• **EXTRACTED MATERIAL**:
····················
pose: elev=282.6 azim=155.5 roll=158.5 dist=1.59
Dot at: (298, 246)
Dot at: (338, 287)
····················
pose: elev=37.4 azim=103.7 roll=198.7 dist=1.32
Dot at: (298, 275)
····················
Copy out the lines starting with the one containing "pose: elev=37.4 azim=103.7" and going on through the one containing "Dot at: (298, 275)".

• **THE RESULT**:
pose: elev=37.4 azim=103.7 roll=198.7 dist=1.32
Dot at: (298, 275)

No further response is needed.